-- DATA TO EXAMINE follows --

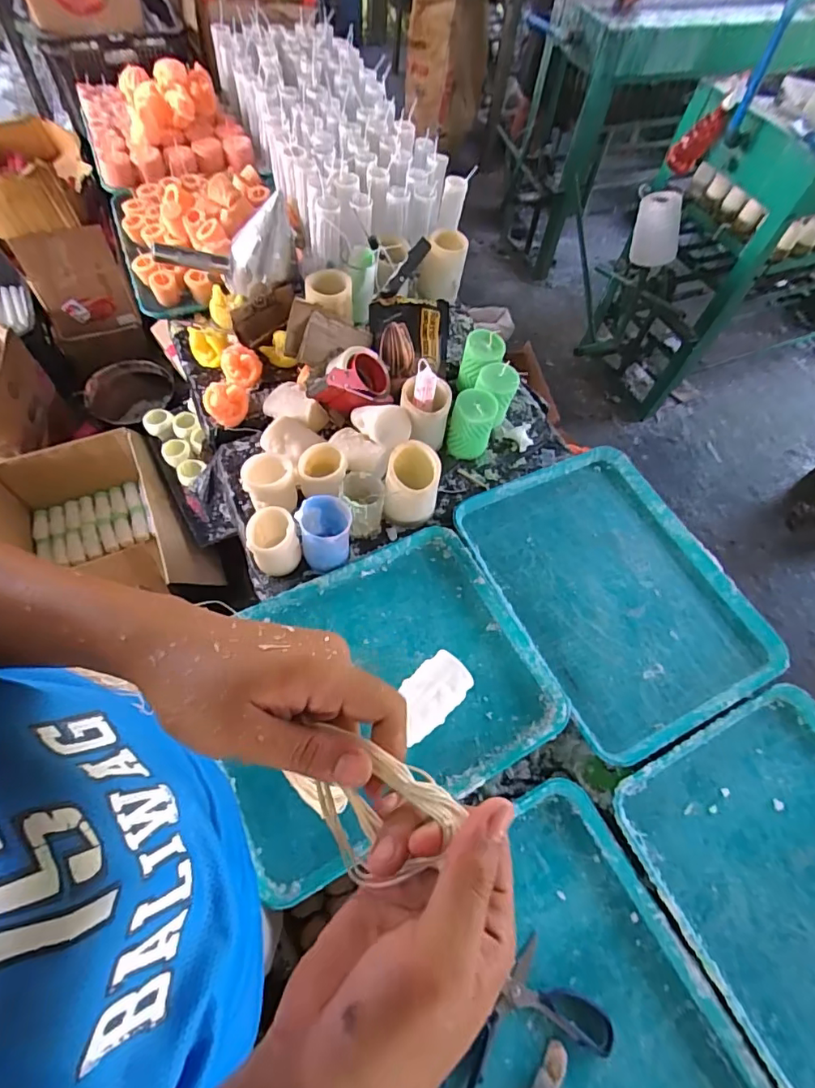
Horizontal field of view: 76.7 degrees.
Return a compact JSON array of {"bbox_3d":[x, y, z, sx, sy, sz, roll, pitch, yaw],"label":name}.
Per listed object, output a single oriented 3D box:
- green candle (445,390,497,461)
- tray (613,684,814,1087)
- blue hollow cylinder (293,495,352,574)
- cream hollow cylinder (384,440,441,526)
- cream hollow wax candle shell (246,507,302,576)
[{"bbox_3d":[0.108,-0.200,0.874,0.068,0.102,0.062,2,61,-3],"label":"green candle"},{"bbox_3d":[0.487,0.424,0.598,0.336,0.029,0.428,-23,65,-16],"label":"tray"},{"bbox_3d":[-0.117,-0.016,0.745,0.076,0.078,0.079,-14,63,-11],"label":"blue hollow cylinder"},{"bbox_3d":[0.005,-0.087,0.794,0.079,0.103,0.095,3,61,-2],"label":"cream hollow cylinder"},{"bbox_3d":[-0.191,-0.004,0.737,0.070,0.069,0.070,-9,62,-9],"label":"cream hollow wax candle shell"}]

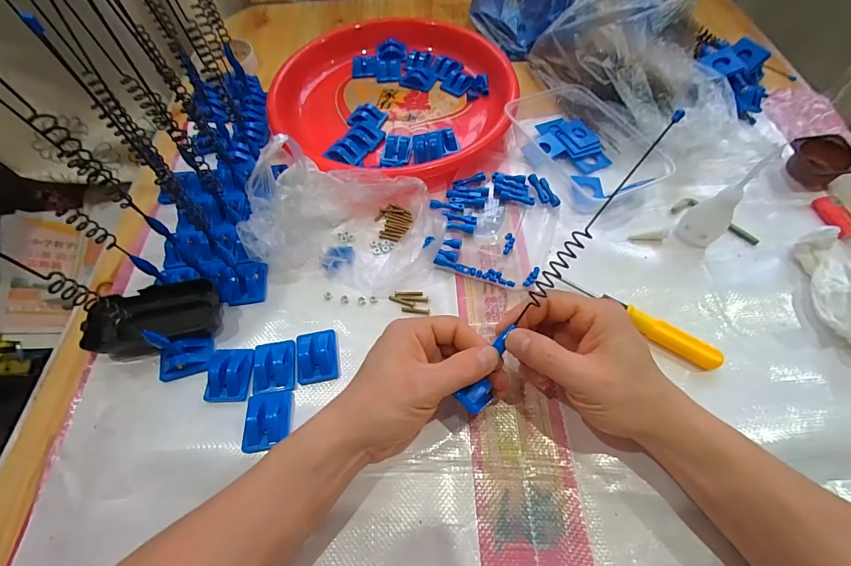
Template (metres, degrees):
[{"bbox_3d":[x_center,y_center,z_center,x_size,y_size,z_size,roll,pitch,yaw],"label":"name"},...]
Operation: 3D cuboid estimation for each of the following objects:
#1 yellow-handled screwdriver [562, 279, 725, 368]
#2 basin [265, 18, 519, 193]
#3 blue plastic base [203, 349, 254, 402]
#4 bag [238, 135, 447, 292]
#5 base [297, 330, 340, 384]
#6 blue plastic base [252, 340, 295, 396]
[{"bbox_3d":[0.183,0.033,0.320,0.134,0.020,0.016,32,67,19],"label":"yellow-handled screwdriver"},{"bbox_3d":[-0.039,-0.254,0.476,0.296,0.039,0.339,0,61,2],"label":"basin"},{"bbox_3d":[-0.165,0.076,0.309,0.037,0.013,0.043,-2,61,1],"label":"blue plastic base"},{"bbox_3d":[-0.075,-0.066,0.351,0.180,0.078,0.120,11,62,8],"label":"bag"},{"bbox_3d":[-0.094,0.062,0.317,0.033,0.013,0.044,-10,61,-3],"label":"base"},{"bbox_3d":[-0.129,0.071,0.313,0.035,0.012,0.043,-8,61,-2],"label":"blue plastic base"}]

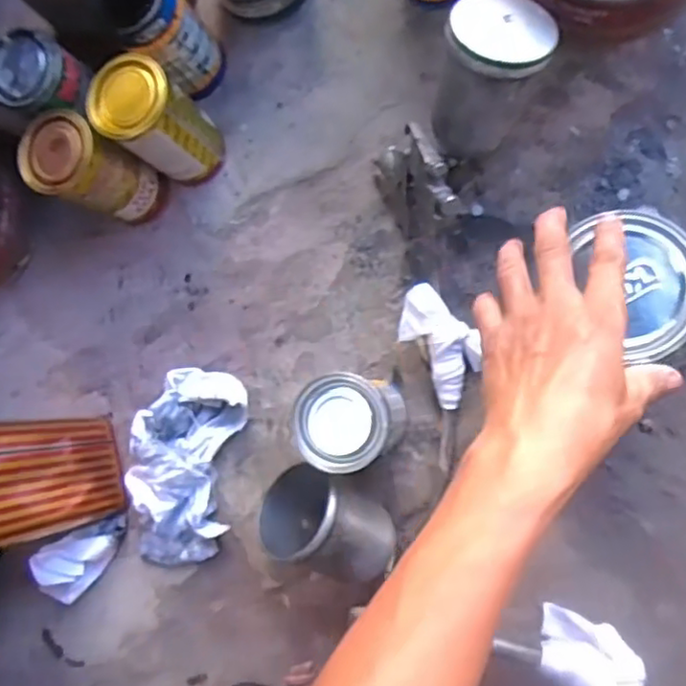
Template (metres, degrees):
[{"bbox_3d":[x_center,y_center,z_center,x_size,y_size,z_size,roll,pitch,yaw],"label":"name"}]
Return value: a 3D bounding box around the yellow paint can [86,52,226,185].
[{"bbox_3d":[-0.171,-0.206,0.621,0.075,0.131,0.076,-1,85,13],"label":"yellow paint can"}]

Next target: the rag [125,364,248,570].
[{"bbox_3d":[-0.159,0.121,0.635,0.110,0.041,0.193,10,88,13],"label":"rag"}]

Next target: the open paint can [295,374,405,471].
[{"bbox_3d":[0.009,0.065,0.560,0.078,0.132,0.076,3,86,14],"label":"open paint can"}]

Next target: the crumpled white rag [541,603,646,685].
[{"bbox_3d":[0.222,0.278,0.540,0.062,0.049,0.142,-45,77,6],"label":"crumpled white rag"}]

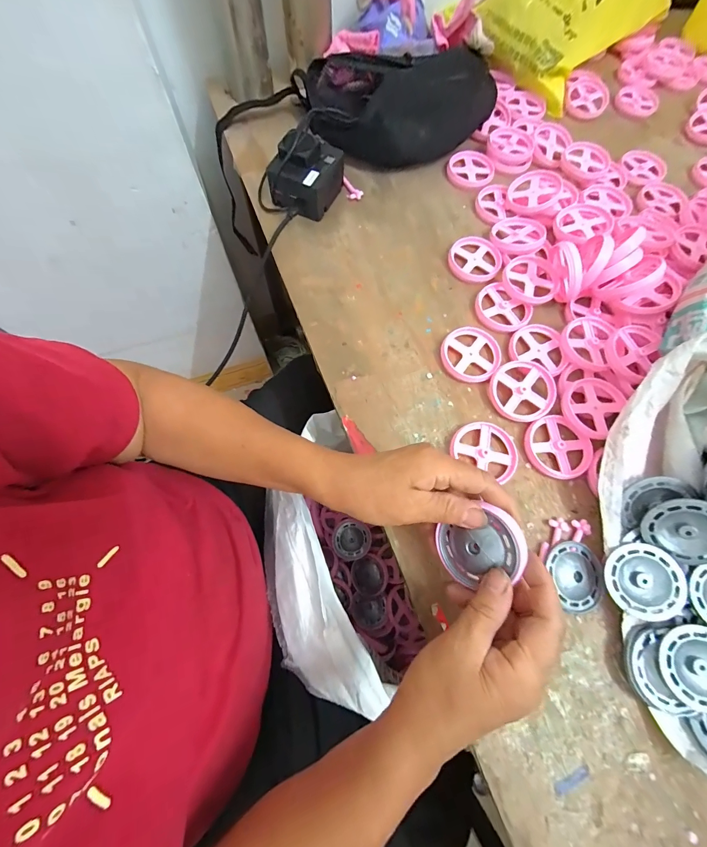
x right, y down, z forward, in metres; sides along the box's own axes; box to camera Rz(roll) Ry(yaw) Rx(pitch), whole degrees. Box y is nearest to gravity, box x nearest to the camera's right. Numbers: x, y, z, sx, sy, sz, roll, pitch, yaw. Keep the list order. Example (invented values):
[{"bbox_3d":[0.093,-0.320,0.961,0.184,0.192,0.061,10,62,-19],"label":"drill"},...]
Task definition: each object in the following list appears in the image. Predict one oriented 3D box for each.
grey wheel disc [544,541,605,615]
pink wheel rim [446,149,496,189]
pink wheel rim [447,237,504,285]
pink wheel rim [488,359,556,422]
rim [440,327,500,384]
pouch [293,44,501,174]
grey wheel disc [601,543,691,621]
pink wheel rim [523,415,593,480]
[{"bbox_3d":[0.196,0.134,0.300,0.047,0.010,0.056,-16,71,-7],"label":"grey wheel disc"},{"bbox_3d":[0.164,-0.355,0.477,0.064,0.011,0.060,15,70,4],"label":"pink wheel rim"},{"bbox_3d":[0.150,-0.201,0.421,0.065,0.010,0.064,-2,70,-2],"label":"pink wheel rim"},{"bbox_3d":[0.177,-0.034,0.354,0.064,0.015,0.061,0,70,-1],"label":"pink wheel rim"},{"bbox_3d":[0.130,-0.075,0.372,0.065,0.009,0.063,0,70,-1],"label":"rim"},{"bbox_3d":[0.060,-0.440,0.477,0.272,0.062,0.149,-1,70,-2],"label":"pouch"},{"bbox_3d":[0.241,0.130,0.282,0.059,0.005,0.055,-3,75,10],"label":"grey wheel disc"},{"bbox_3d":[0.202,0.025,0.341,0.055,0.011,0.062,-37,75,-13],"label":"pink wheel rim"}]

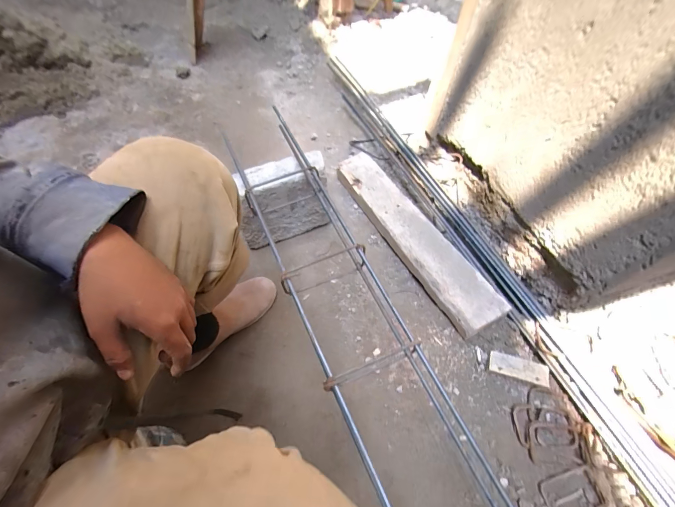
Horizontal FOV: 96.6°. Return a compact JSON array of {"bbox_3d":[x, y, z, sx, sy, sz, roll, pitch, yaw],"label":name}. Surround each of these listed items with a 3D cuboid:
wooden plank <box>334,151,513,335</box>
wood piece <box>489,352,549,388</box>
[{"bbox_3d":[0.172,-0.066,0.763,0.115,0.040,0.580,-24,61,-16],"label":"wooden plank"},{"bbox_3d":[0.363,0.230,0.603,0.105,0.019,0.041,16,58,9],"label":"wood piece"}]

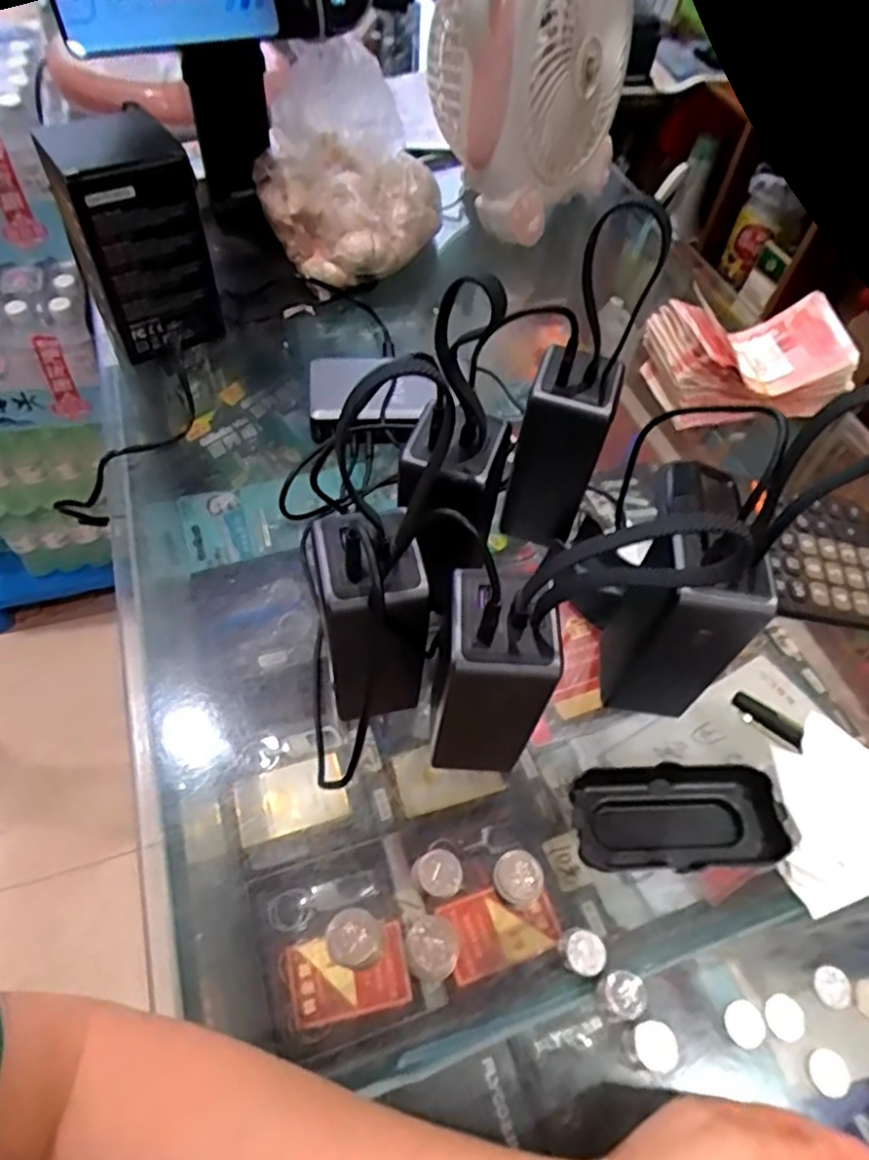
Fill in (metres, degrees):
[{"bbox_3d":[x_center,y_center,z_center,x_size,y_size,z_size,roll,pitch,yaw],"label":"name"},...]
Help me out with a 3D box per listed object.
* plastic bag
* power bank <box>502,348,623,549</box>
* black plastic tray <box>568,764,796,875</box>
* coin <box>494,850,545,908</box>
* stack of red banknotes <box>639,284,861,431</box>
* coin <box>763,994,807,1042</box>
[{"bbox_3d":[-0.073,-0.364,0.585,0.155,0.133,0.144,-2,56,-6],"label":"plastic bag"},{"bbox_3d":[0.075,-0.074,0.410,0.048,0.115,0.045,19,57,8],"label":"power bank"},{"bbox_3d":[0.129,0.127,0.358,0.108,0.019,0.053,-2,56,-6],"label":"black plastic tray"},{"bbox_3d":[0.043,0.150,0.334,0.026,0.005,0.025,8,60,-14],"label":"coin"},{"bbox_3d":[0.253,-0.183,0.548,0.167,0.063,0.091,-4,57,-8],"label":"stack of red banknotes"},{"bbox_3d":[0.170,0.212,0.321,0.018,0.004,0.018,-18,45,-5],"label":"coin"}]

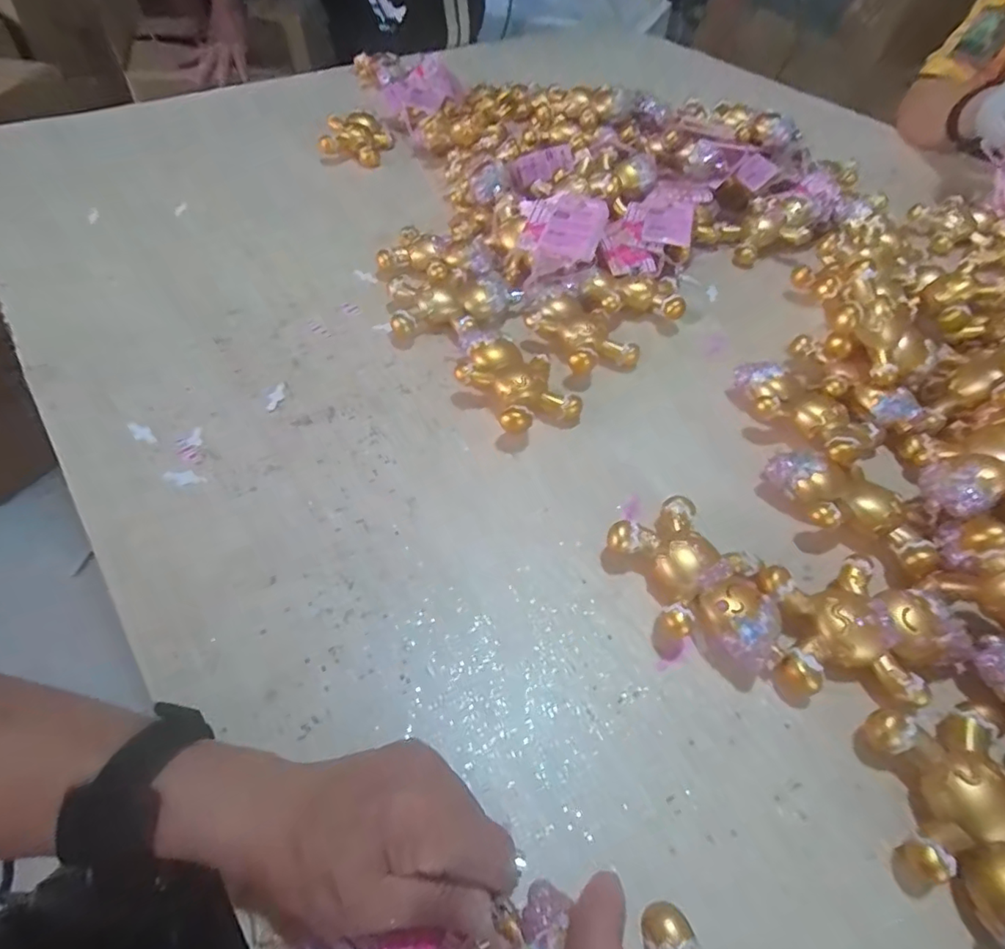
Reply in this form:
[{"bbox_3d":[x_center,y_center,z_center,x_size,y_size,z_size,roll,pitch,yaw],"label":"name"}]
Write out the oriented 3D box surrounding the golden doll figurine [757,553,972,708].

-- DATA TO EXAMINE concluded --

__PROBLEM TO SOLVE__: Go back to the listing above and write out the lines starting at the one with "Next target: the rag [125,364,248,570]." and ending at the one with "grey wheel disc [601,543,691,621]", inclusive, exactly and without pictures.

__WORKED SOLUTION__:
Next target: the rag [125,364,248,570].
[{"bbox_3d":[-0.159,0.121,0.635,0.110,0.041,0.193,10,88,13],"label":"rag"}]

Next target: the open paint can [295,374,405,471].
[{"bbox_3d":[0.009,0.065,0.560,0.078,0.132,0.076,3,86,14],"label":"open paint can"}]

Next target: the crumpled white rag [541,603,646,685].
[{"bbox_3d":[0.222,0.278,0.540,0.062,0.049,0.142,-45,77,6],"label":"crumpled white rag"}]

x right, y down, z forward, in metres; sides along the box's own axes; box to camera Rz(roll) Ry(yaw) Rx(pitch), whole degrees. Box y is nearest to gravity, box x nearest to the camera's right. Numbers: x, y, z, sx, sy, sz, roll, pitch, yaw. Keep the list order. Example (invented values):
[{"bbox_3d":[0.093,-0.320,0.961,0.184,0.192,0.061,10,62,-19],"label":"drill"},...]
Task definition: each object in the following list appears in the image. Predict one oriented 3D box for each.
grey wheel disc [544,541,605,615]
pink wheel rim [446,149,496,189]
pink wheel rim [447,237,504,285]
pink wheel rim [488,359,556,422]
rim [440,327,500,384]
pouch [293,44,501,174]
grey wheel disc [601,543,691,621]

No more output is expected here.